* _AIM OF THE EXERCISE_
The answer must be the lines from the one that holds "font-weight: normal ->" through the final line of the data, copied exactly, with no pictures.

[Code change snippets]
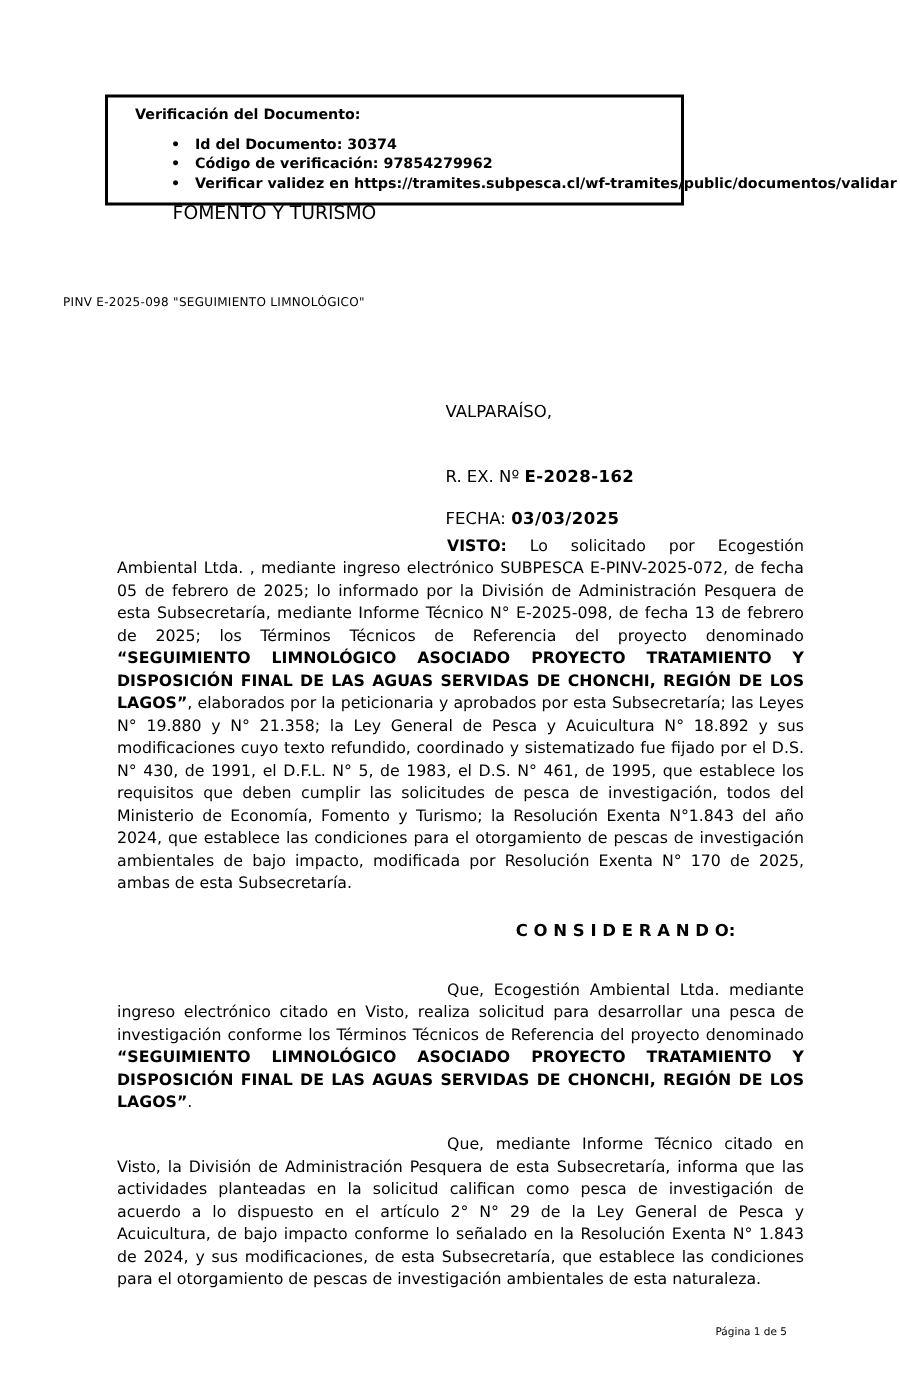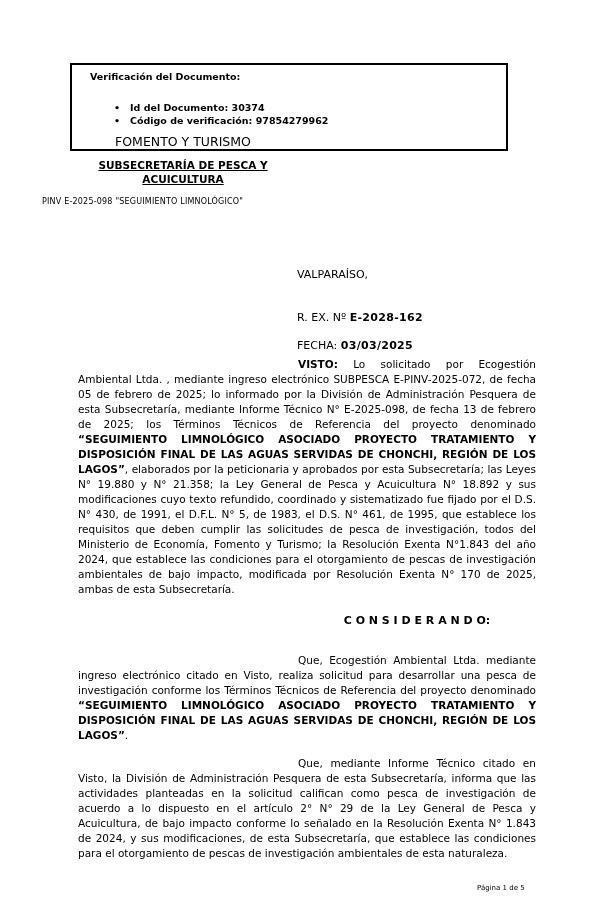"Verificación del Documento:" .verify-box { padding: 5px 8px 22px 18px -> 5px 8px 6px 18px; width: 438px -> 386px }
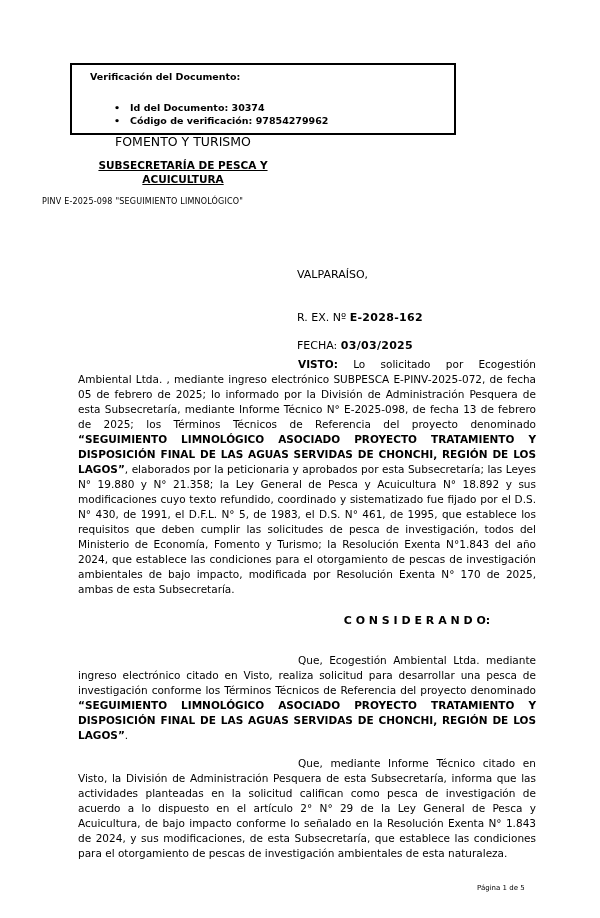"Id del Documento: 30374" .verify-list { margin: 18px 0 0 0 -> 7px 0 0 0 }
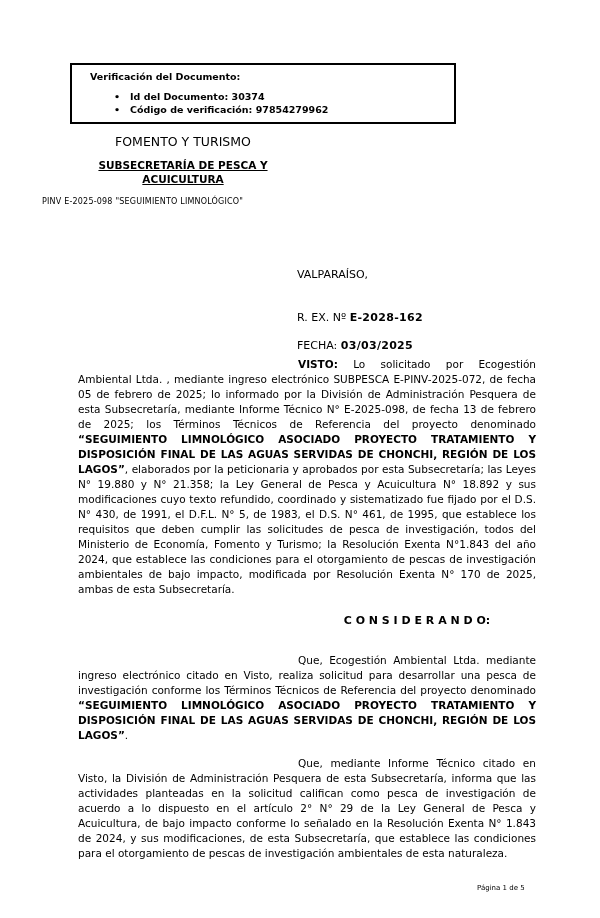"Verificar validez en" li { html: none -> <li>Verificar validez en https://tramites.subpesca.cl/wf-tramites/public/documentos/validar</li> }
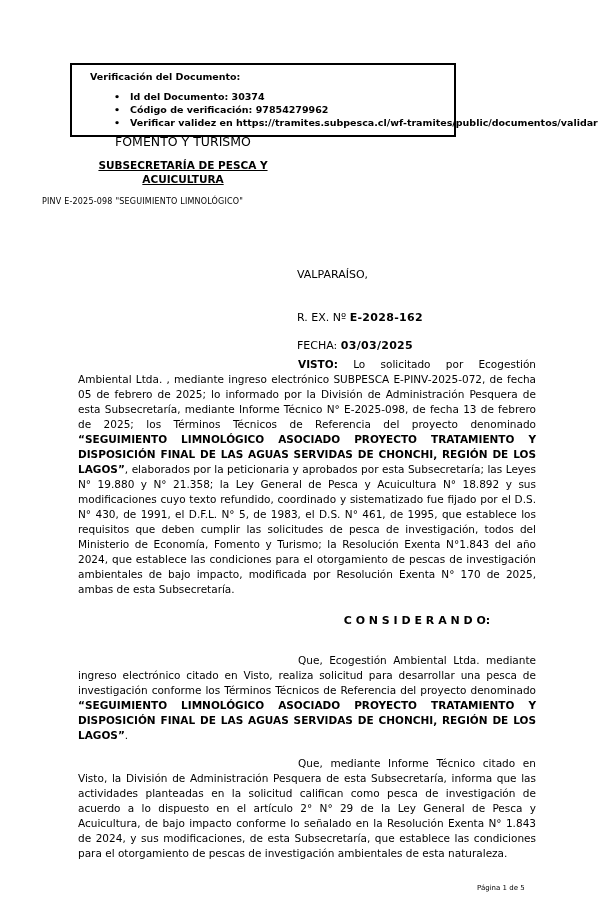"SUBSECRETARÍA DE PESCA Y ACUICULTURA" div.subsec-wrap { html: <div> <span>SUBSECRETARÍA DE PESCA Y ACUICULTURA</span> </div> -> none }
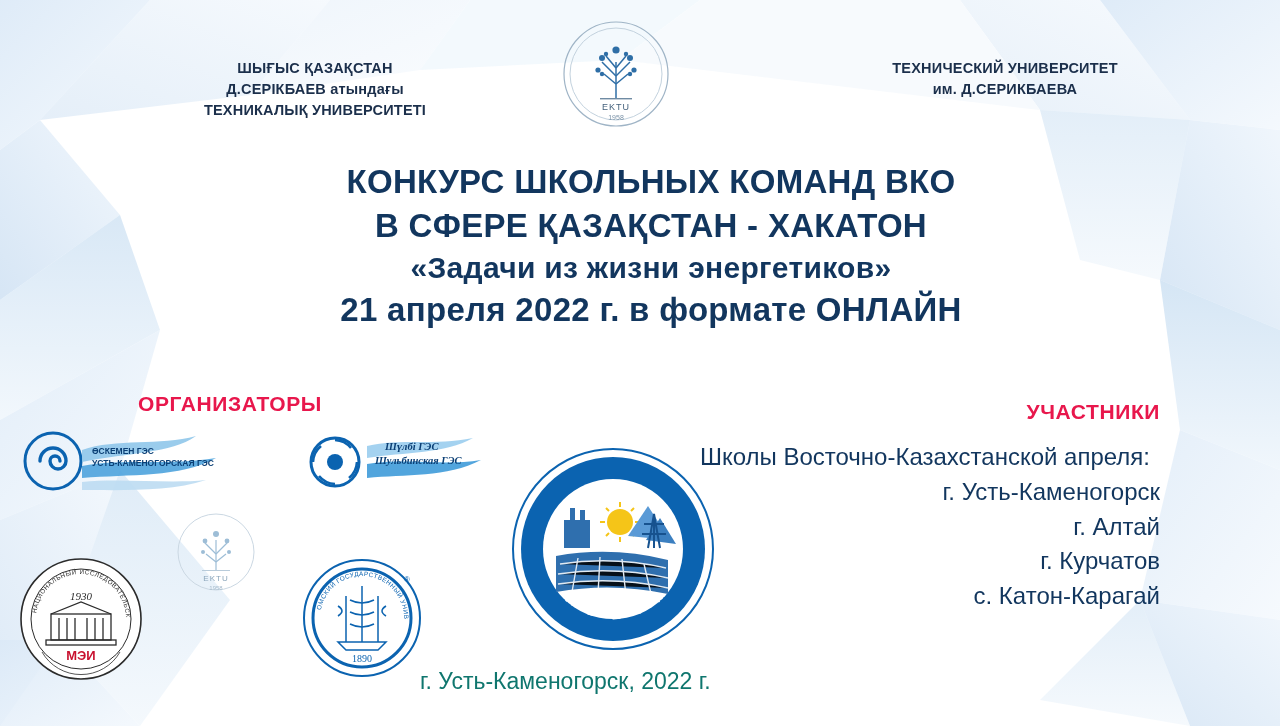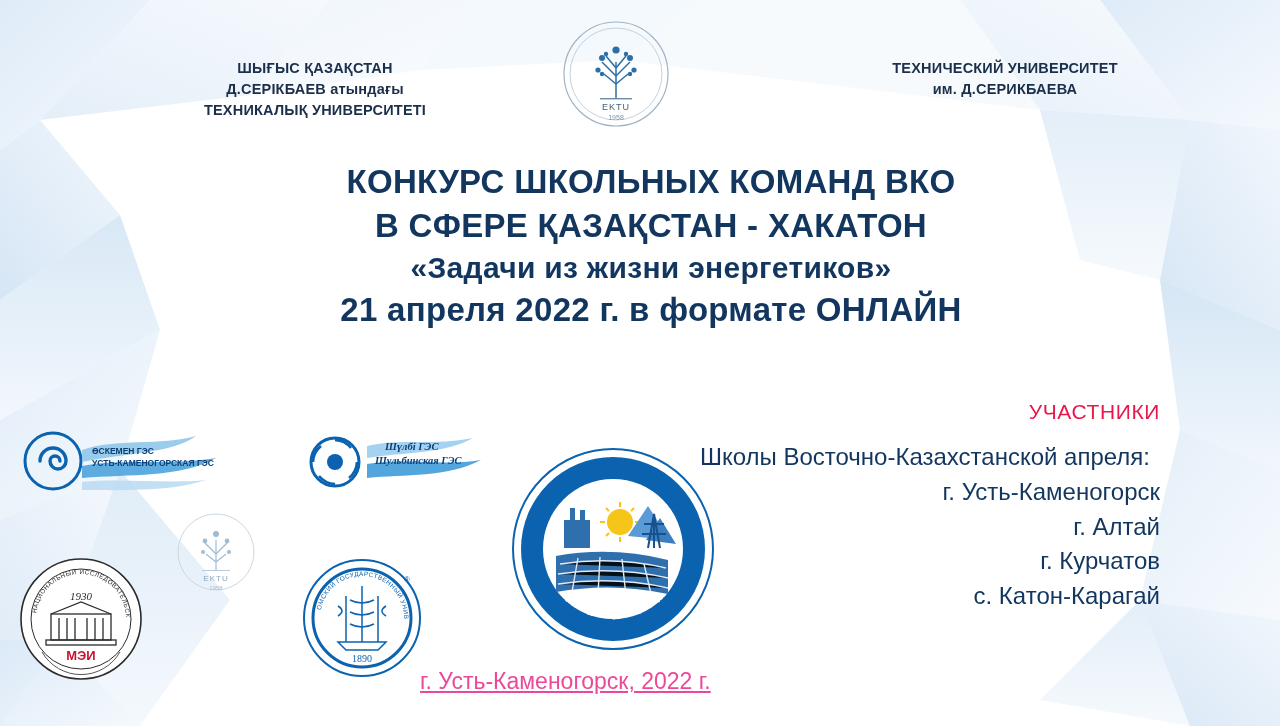"ОРГАНИЗАТОРЫ" div.organizers-label { html: none -> <div>ОРГАНИЗАТОРЫ</div> }
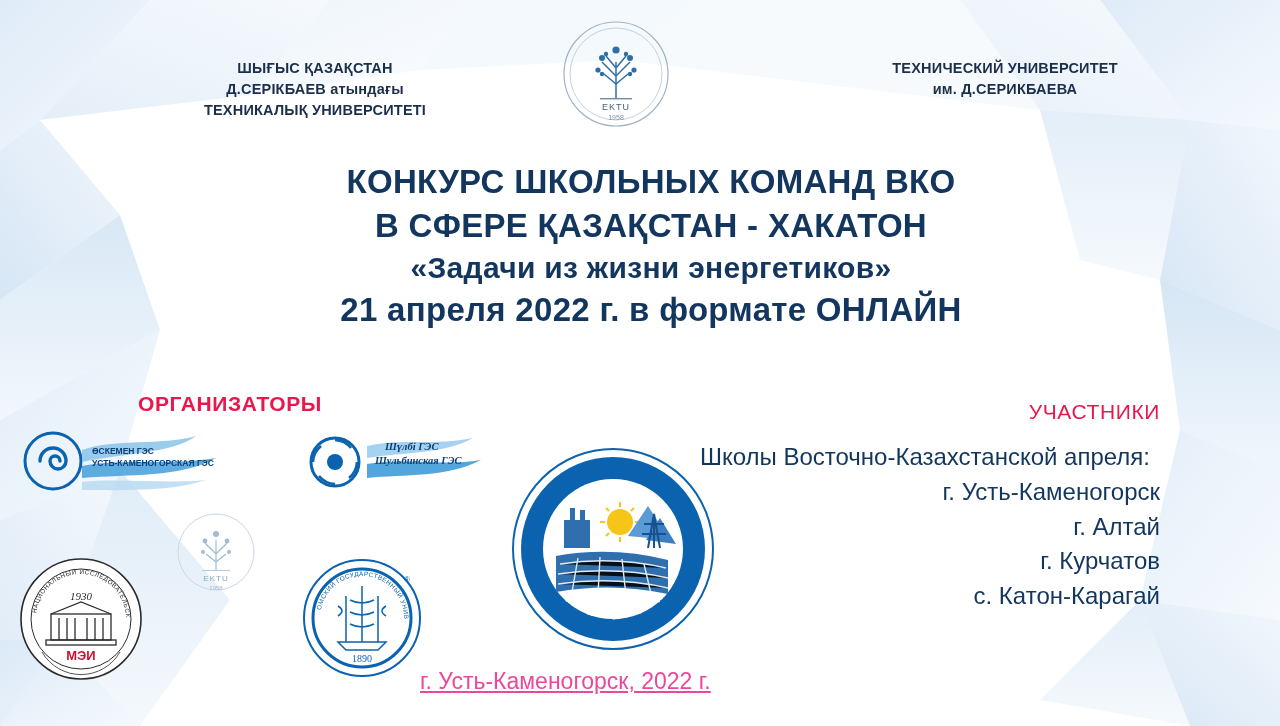"УЧАСТНИКИ" .participants-label { font-weight: normal -> bold }
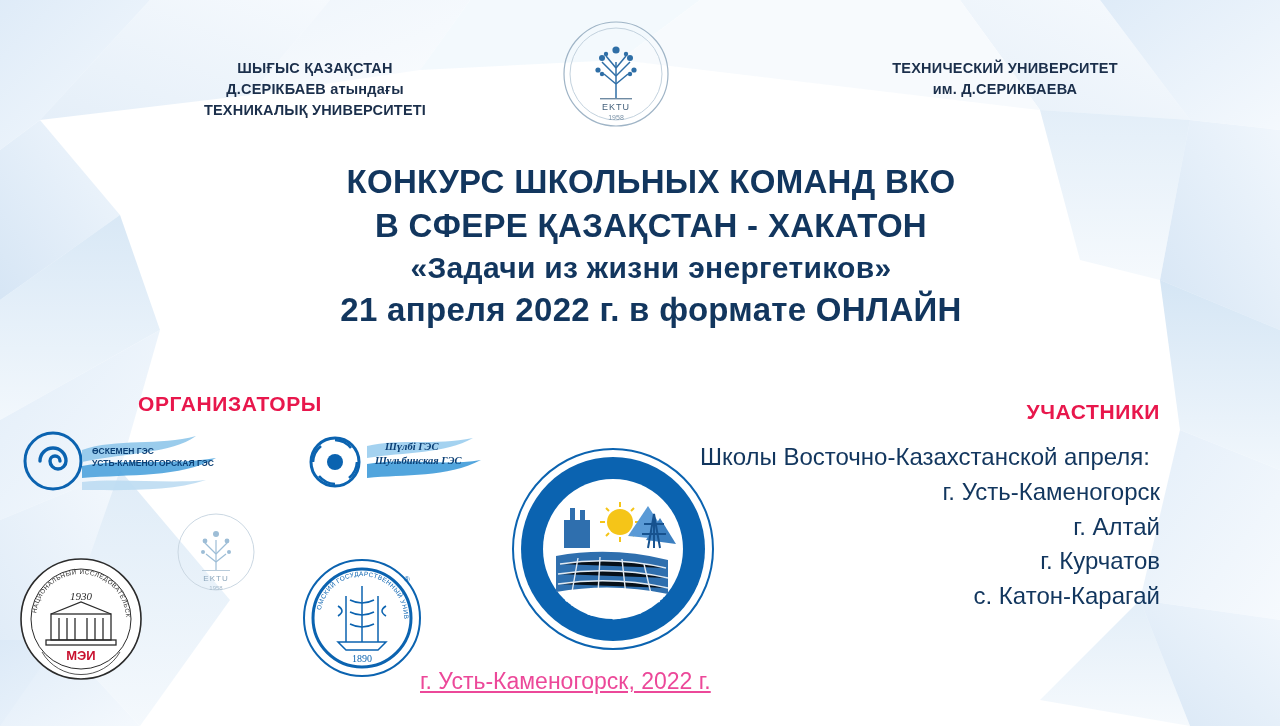"г. Усть-Каменогорск, 2022 г." .footer-city { color: #ec4899 -> #0f766e; text-decoration: underline -> none }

* _OUTPUT OF THE EXERCISE_
"УЧАСТНИКИ" .participants-label { font-weight: normal -> bold }
"г. Усть-Каменогорск, 2022 г." .footer-city { color: #ec4899 -> #0f766e; text-decoration: underline -> none }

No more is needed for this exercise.